What wasn’t the dream? That all students would roll through all three levels. That students would be enrolled for twice as many credits as required to complete their qualification. That assessment processes would constrain how the school day is organised, and keep teachers buried in record keeping until late at night. That NCEA would devalue other qualifications on the same levels of the framework. And that ‘pass rates’, both for students and schools would continue to be the way we measured how well schools were doing, and the credibility of the qualification itself.

That is a lot of dreaming, and quite a mix of “achieved” and “not achieved”, depending who you ask. So I will pick just one thing I hope gets a good look in the review: The NZQA Record of Achievement.
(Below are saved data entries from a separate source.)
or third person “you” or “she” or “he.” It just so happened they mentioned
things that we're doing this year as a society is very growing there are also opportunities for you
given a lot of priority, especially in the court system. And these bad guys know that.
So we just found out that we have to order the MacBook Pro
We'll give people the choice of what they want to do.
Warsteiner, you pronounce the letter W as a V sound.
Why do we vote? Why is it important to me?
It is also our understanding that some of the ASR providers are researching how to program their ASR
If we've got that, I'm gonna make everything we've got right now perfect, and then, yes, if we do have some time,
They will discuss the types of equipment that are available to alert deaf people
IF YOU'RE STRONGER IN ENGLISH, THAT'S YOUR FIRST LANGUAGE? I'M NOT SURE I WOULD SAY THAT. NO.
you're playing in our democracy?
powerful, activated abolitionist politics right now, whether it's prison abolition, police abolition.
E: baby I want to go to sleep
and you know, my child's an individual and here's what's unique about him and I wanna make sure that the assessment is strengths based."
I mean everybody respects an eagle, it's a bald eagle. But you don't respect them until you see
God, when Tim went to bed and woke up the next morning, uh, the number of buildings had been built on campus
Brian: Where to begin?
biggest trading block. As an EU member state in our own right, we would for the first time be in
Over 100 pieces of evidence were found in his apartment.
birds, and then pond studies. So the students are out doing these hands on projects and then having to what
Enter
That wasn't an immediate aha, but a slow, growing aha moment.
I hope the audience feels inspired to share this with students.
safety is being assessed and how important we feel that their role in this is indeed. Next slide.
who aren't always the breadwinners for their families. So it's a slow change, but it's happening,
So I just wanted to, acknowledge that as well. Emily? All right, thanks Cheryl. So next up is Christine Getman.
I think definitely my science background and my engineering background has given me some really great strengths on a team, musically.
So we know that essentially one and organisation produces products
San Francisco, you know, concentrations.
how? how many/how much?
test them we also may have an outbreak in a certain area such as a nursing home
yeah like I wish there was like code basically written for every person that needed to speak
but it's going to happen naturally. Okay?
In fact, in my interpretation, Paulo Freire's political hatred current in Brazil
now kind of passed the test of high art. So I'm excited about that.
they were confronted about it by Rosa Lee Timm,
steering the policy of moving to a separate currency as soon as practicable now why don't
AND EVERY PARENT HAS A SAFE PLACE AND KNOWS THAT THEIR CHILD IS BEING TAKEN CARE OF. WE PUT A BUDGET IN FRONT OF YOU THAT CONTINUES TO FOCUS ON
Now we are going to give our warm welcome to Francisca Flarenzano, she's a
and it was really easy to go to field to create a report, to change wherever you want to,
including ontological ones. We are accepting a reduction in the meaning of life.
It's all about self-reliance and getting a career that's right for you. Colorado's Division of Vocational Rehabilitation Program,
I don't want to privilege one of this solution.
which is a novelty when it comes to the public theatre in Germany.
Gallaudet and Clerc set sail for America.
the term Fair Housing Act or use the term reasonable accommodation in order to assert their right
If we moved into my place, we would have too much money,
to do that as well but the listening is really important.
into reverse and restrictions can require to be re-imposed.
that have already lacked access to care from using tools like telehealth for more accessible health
At the culmination of 12 or so years of schooling, it is the main tool we give our young people to show the world what they are made of. But I struggle to find employers who have seen one. It doesn’t communicate skills in ways that people outside the education system can readily recognise and value. For our young people to experience the benefit of their education, we must improve the way NCEA reports to society about skills, attitudes, and areas of strength. Recent work on vocational pathways and the employability skills framework provides a useful start.

Improving the way NCEA communicates with the outside world would make NCEA a more useful qualification to young people, build trust and credibility in NCEA itself, and address critical concerns about the coherence of NCEA in terms of underpinning skills.

Josh Williams is Chief Executive of the Industry Training Federation, and was a member of the Ministry of Education’s Qualifications Development Group that developed NCEA.